Un père de famille endeuillé achète un zoo pour offrir une nouvelle vie à ses enfants et se retrouve à la tête d'une communauté en souffrance. Superbe sujet à la Capra, que Cameron Crowe transforme en fable émouvante où l'on apprend à rêver les yeux ouverts et les pieds sur terre.Christophe Chabert
Et si on en finissait avec le cynisme, le second degré, la misanthropie light du temps présent ? Après Spielberg et son magnifique Cheval de guerre, c'est au tour de Cameron Crowe, qui signe ici son meilleur film depuis Presque célèbre, de travailler à recréer l'espoir naïf d'un monde où la mort et la crise sont surmontées non par l'ironie, mais par un optimisme lucide. C'est de cela dont il est question dans Nouveau départ (réglons une bonne fois pour toutes le sort de ce titre français pourri : le film s'appelle We bought a zoo, On a acheté un zoo). Benjamin Mee (Matt Damon, excellent, et à nouveau surprenant après The Informant, True Grit, Contagion...), reporter casse-cou qui a bravé bien des épreuves sauf une, la mort de sa femme, veut renouer le lien qui se distend avec ses deux enfants en achetant une nouvelle maison, loin des mauvais souvenirs. Sur un coup de tête, il acquiert un zoo fermé depuis de nombreux mois, mais dans lequel résident encore le personnel et les animaux, attendant un sauveur providentiel.

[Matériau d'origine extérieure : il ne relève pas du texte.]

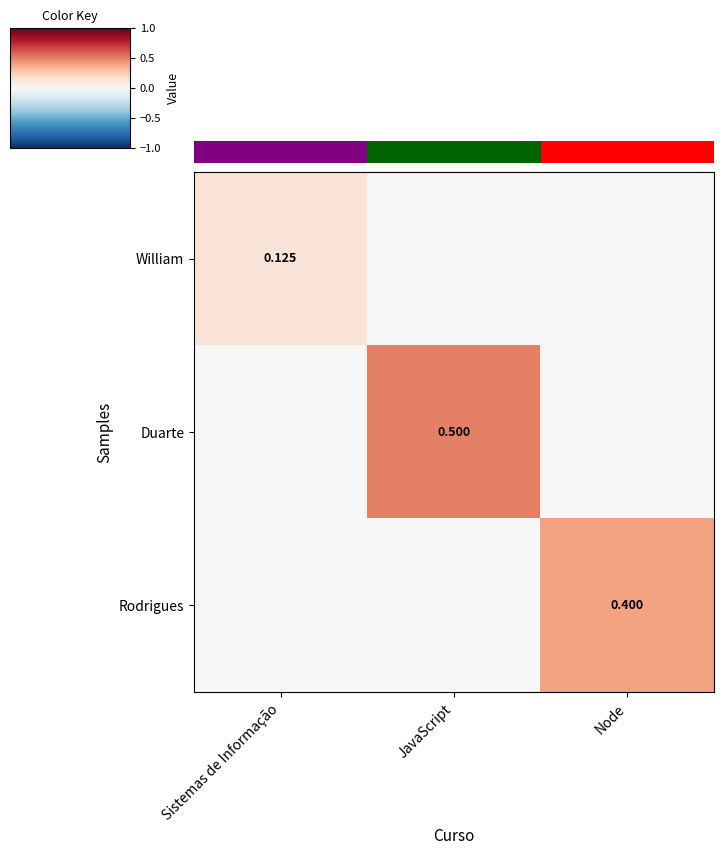

Is the value of Rodrigues at Node greater than the value of Duarte at JavaScript?

No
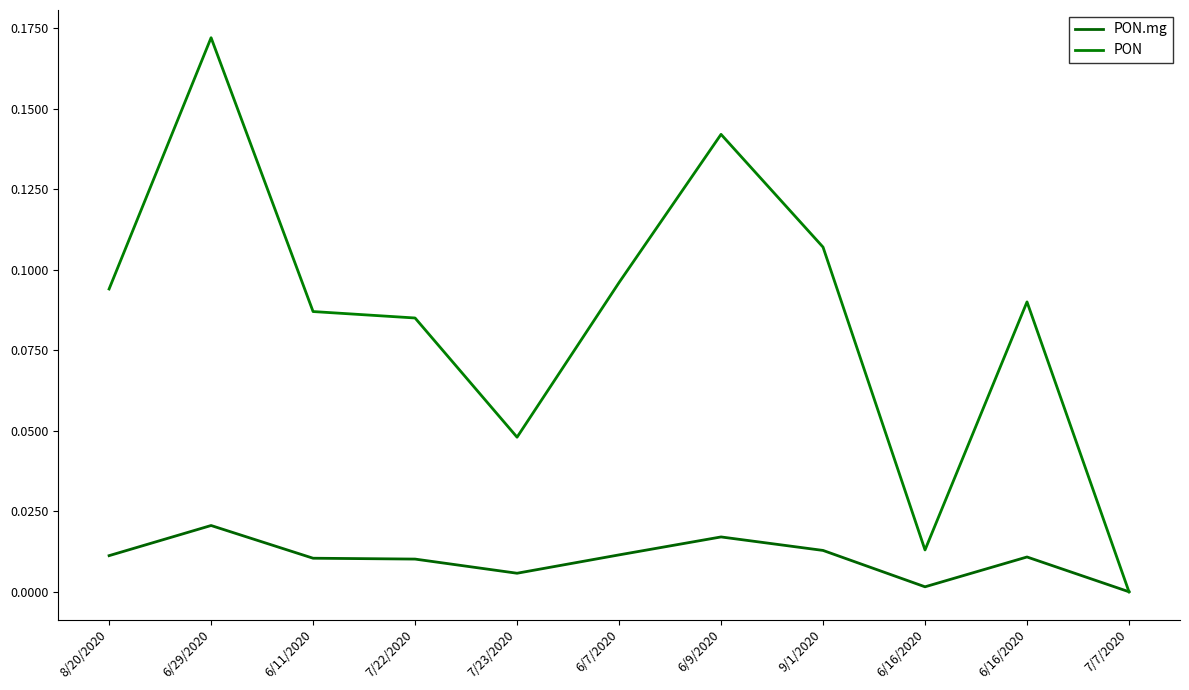

Which series ends up on top after the final intersection of PON.mg and PON?

PON.mg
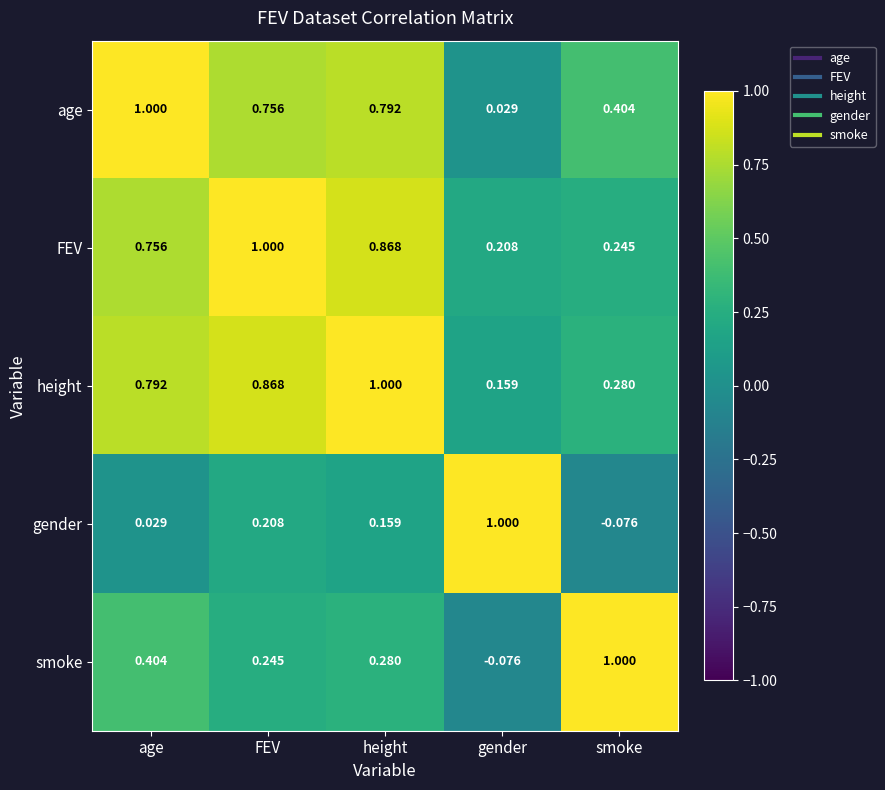

At which label is smoke closest to 0?

gender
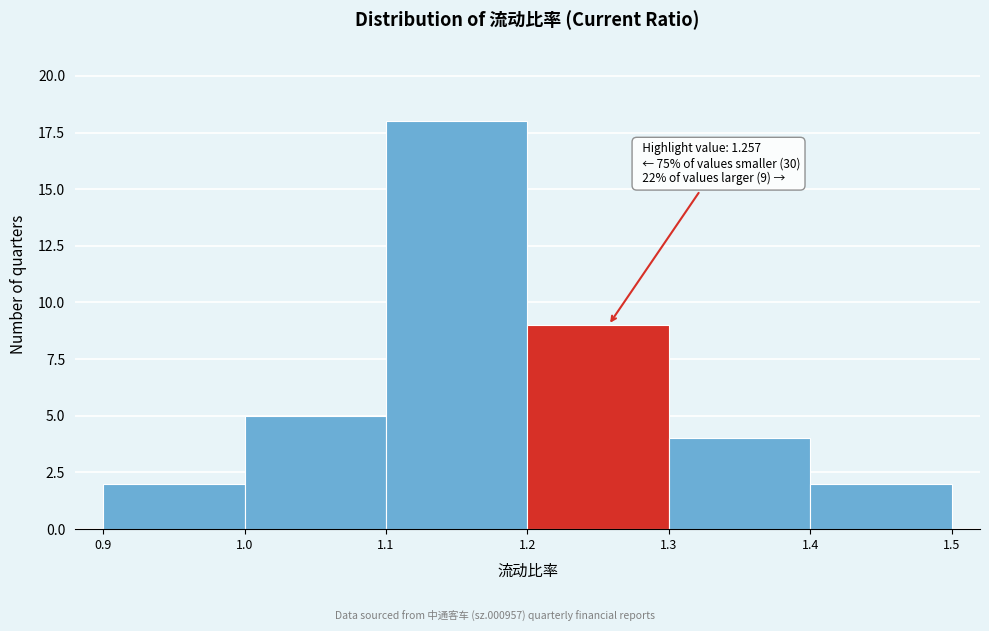

Over which range of the x-axis is the bar tallest?

1.1 to 1.2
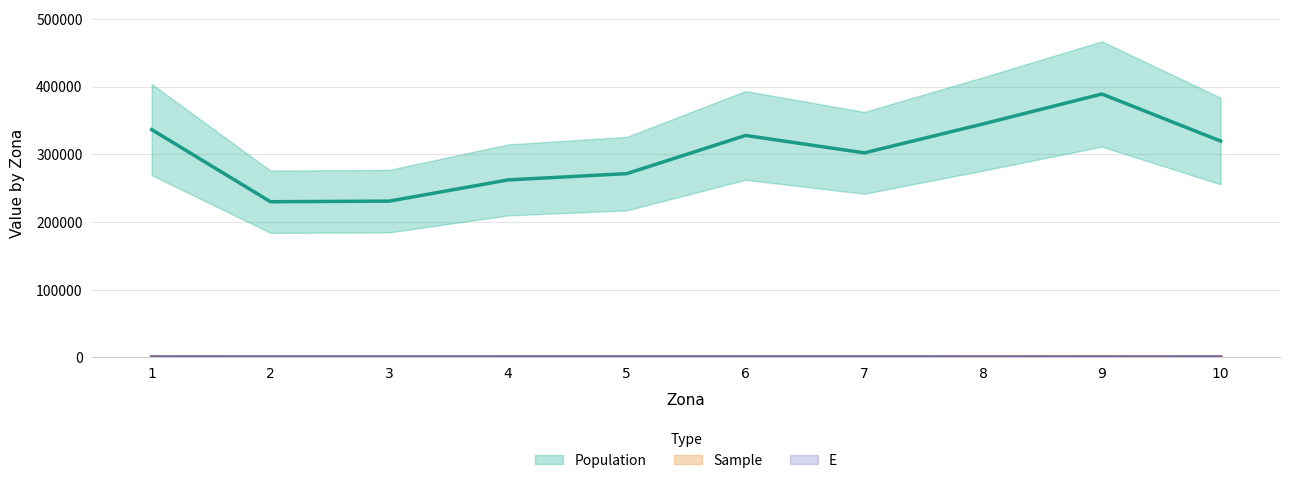

What is the value of the E point at the 6th from the left?

392.0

Ce qu'il reste d'un rêve américain
Ce rôle de sauveur, Mee va avoir du mal à l'endosser, et c'est toute la force de la première heure : comment l'enthousiasme (réel ou feint, peu importe) du héros se heurte à la cruauté de la réalité, obstacles qui se dressent en permanence face à ce «rêve américain» branlant auquel il s'accroche par fierté. Il n'a pas pu garder en vie sa femme, et le voilà qui fait renaître une communauté tout entière. Dans l'étourdissant récit que constitue We bought a zoo, entre comédie et mélodrame, Crowe ne laisse aucun personnage sur le bord du chemin, chacun venant creuser un peu plus les angoisses, aspirations et contradictions de Mee. Le plus beau reste le rôle de ce tigre vieillissant, qui rejoue sur un mode mineur le drame que le héros voulait exorciser : accepter le deuil pour pouvoir être pleinement avec les vivants. La dernière scène, sublime, voit Mee achever son parcours en faisant littéralement surgir un souvenir comme si, définitivement arrimé à la terre par ce projet insensé, il pouvait en faire sortir le rêve et le merveilleux. Il n'est pas interdit alors de fondre en sanglots.